## [EXERCISE BRIEF]
Please say how many lines of the entries below contain the word "tumor", and leave out everything else.

## [PROVIDED DATA]
BEGIN

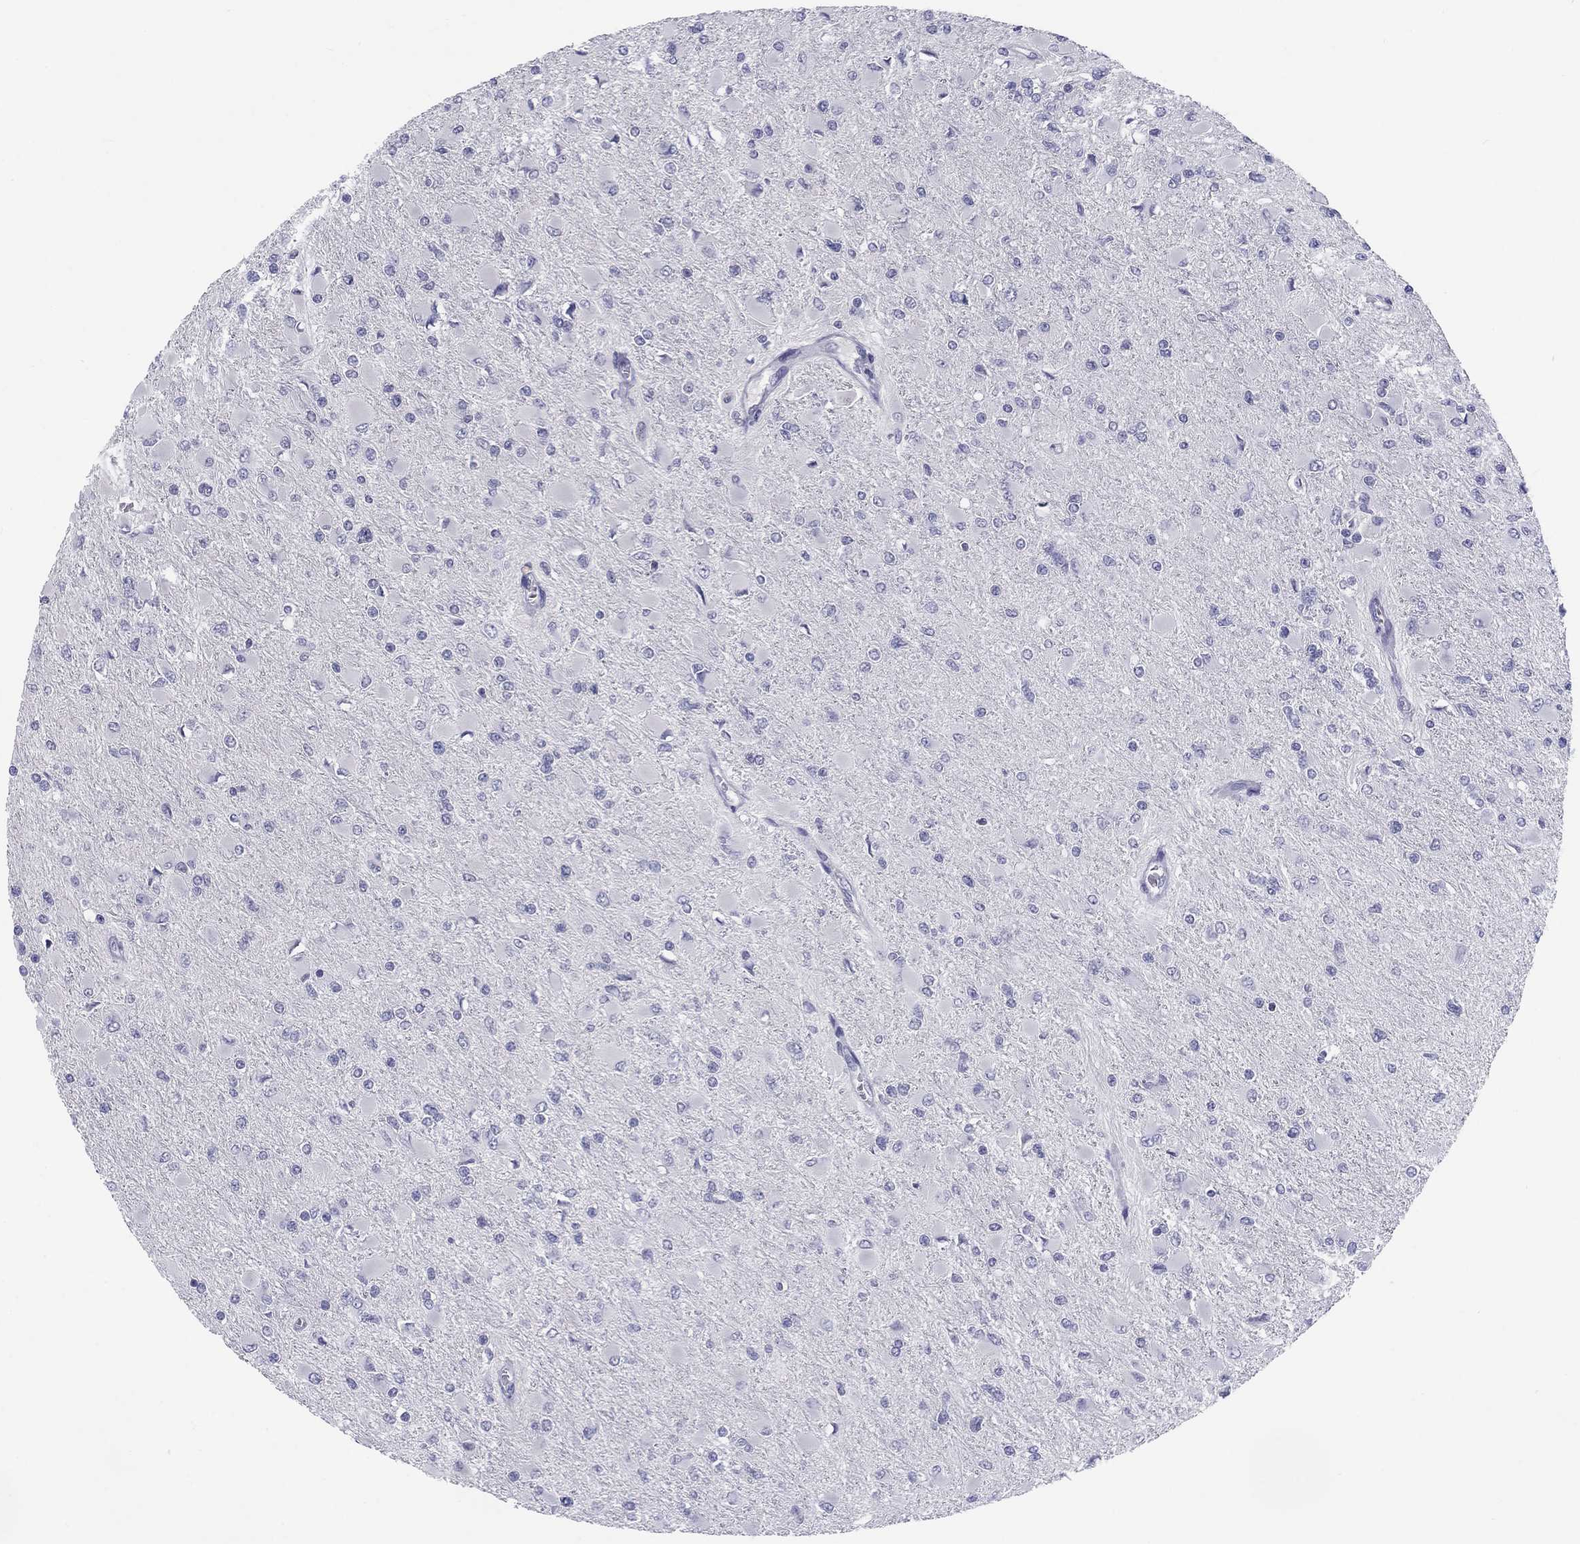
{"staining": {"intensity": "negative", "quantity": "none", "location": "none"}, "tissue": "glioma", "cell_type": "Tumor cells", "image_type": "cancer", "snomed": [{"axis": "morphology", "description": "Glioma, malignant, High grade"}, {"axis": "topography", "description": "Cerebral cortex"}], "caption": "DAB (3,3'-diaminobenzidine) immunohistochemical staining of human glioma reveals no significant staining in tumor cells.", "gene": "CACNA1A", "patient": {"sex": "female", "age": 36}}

END
BEGIN

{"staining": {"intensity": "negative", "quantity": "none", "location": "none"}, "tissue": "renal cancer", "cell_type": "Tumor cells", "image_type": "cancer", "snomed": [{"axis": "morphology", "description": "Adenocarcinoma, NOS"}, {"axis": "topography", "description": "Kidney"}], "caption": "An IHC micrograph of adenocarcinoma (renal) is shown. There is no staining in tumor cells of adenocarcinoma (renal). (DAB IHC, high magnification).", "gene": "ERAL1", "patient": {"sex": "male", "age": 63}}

END
BEGIN

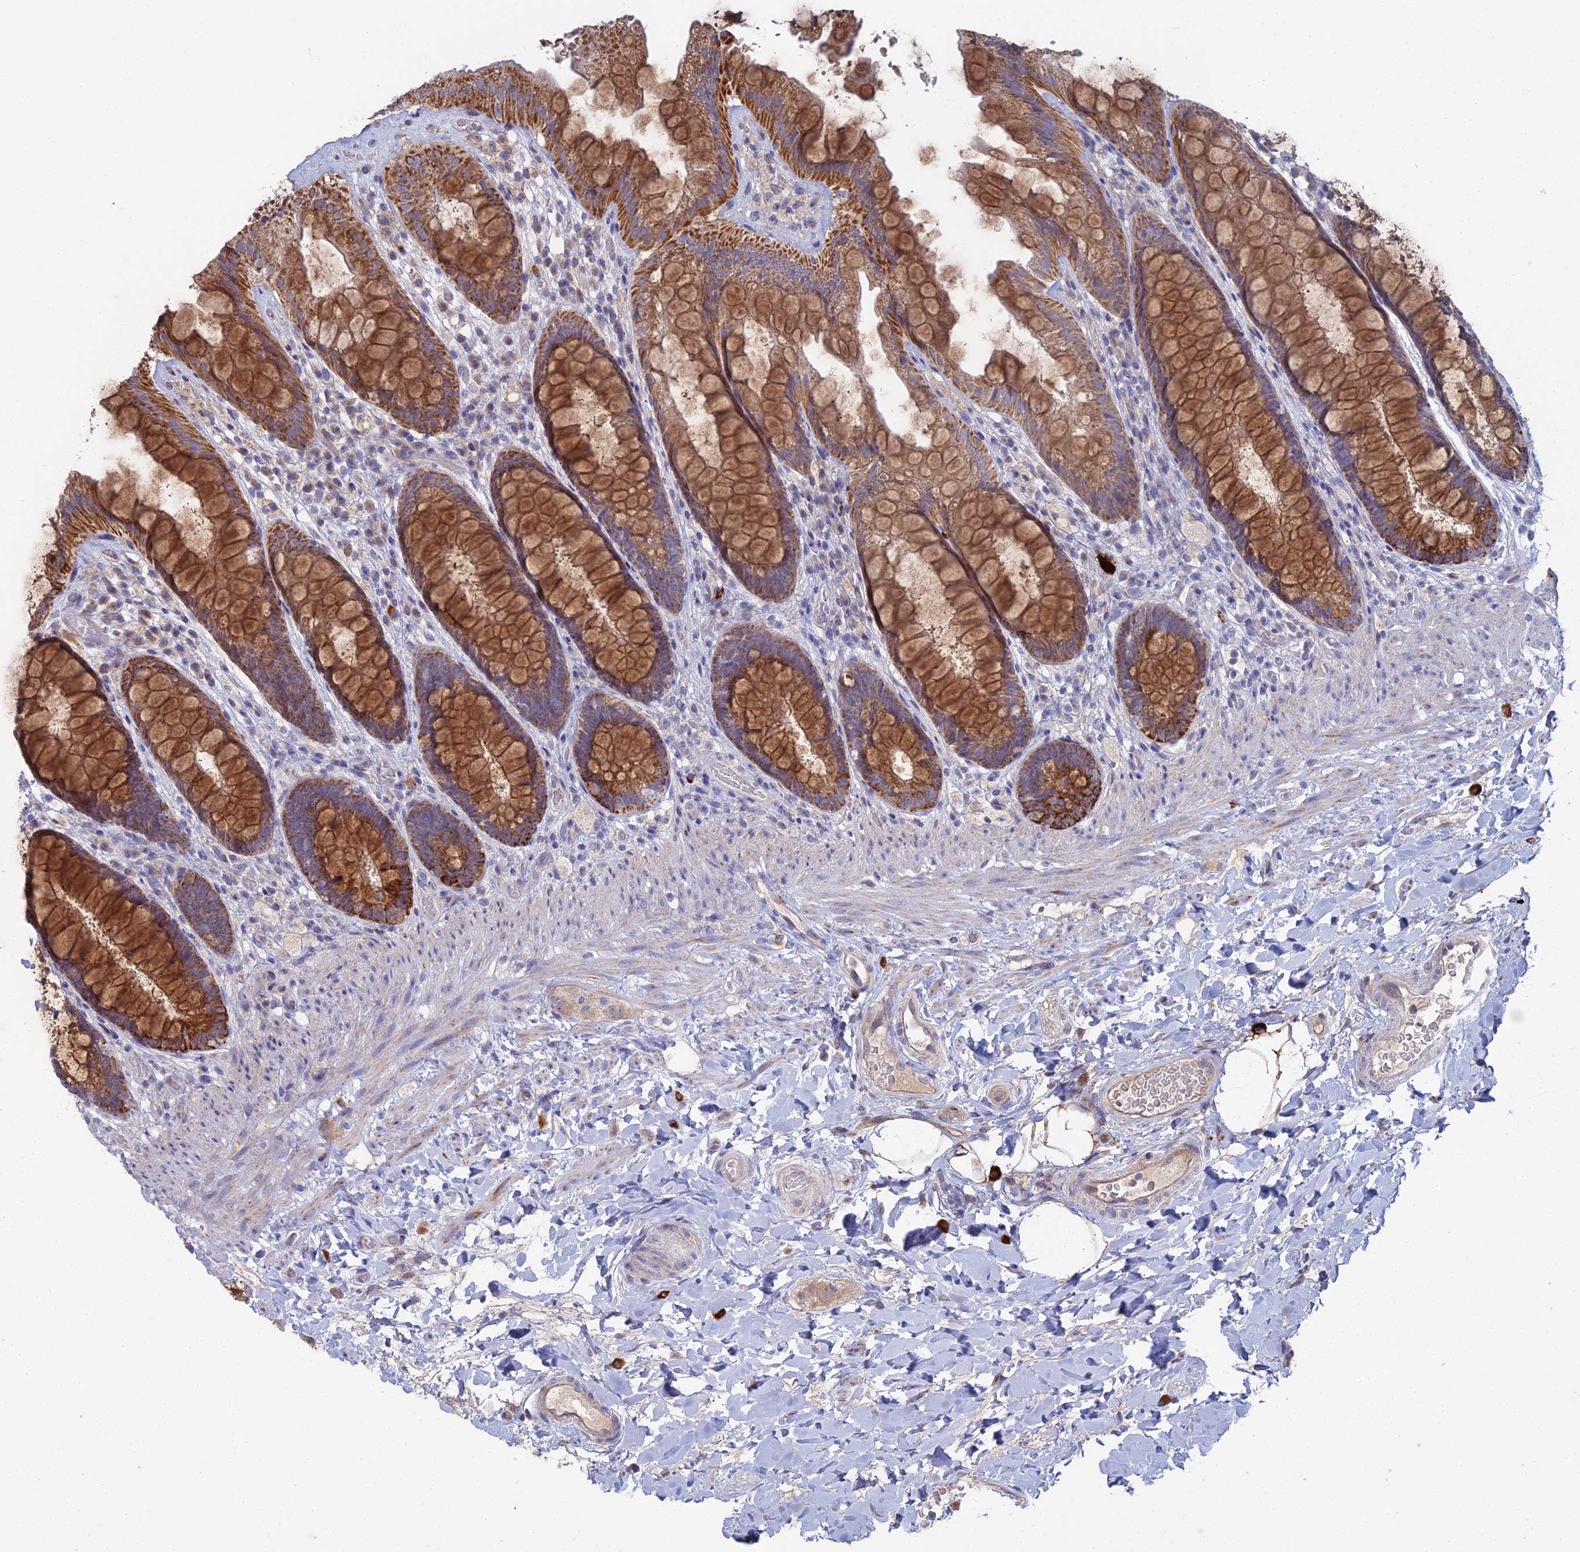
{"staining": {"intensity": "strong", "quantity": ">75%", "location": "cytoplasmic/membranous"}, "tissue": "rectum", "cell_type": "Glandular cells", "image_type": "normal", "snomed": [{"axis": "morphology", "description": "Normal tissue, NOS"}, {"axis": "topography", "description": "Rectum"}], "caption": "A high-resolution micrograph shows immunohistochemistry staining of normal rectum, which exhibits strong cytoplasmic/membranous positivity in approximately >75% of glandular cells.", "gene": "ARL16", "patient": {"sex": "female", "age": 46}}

END

## [WRITTEN SOLUTION]
2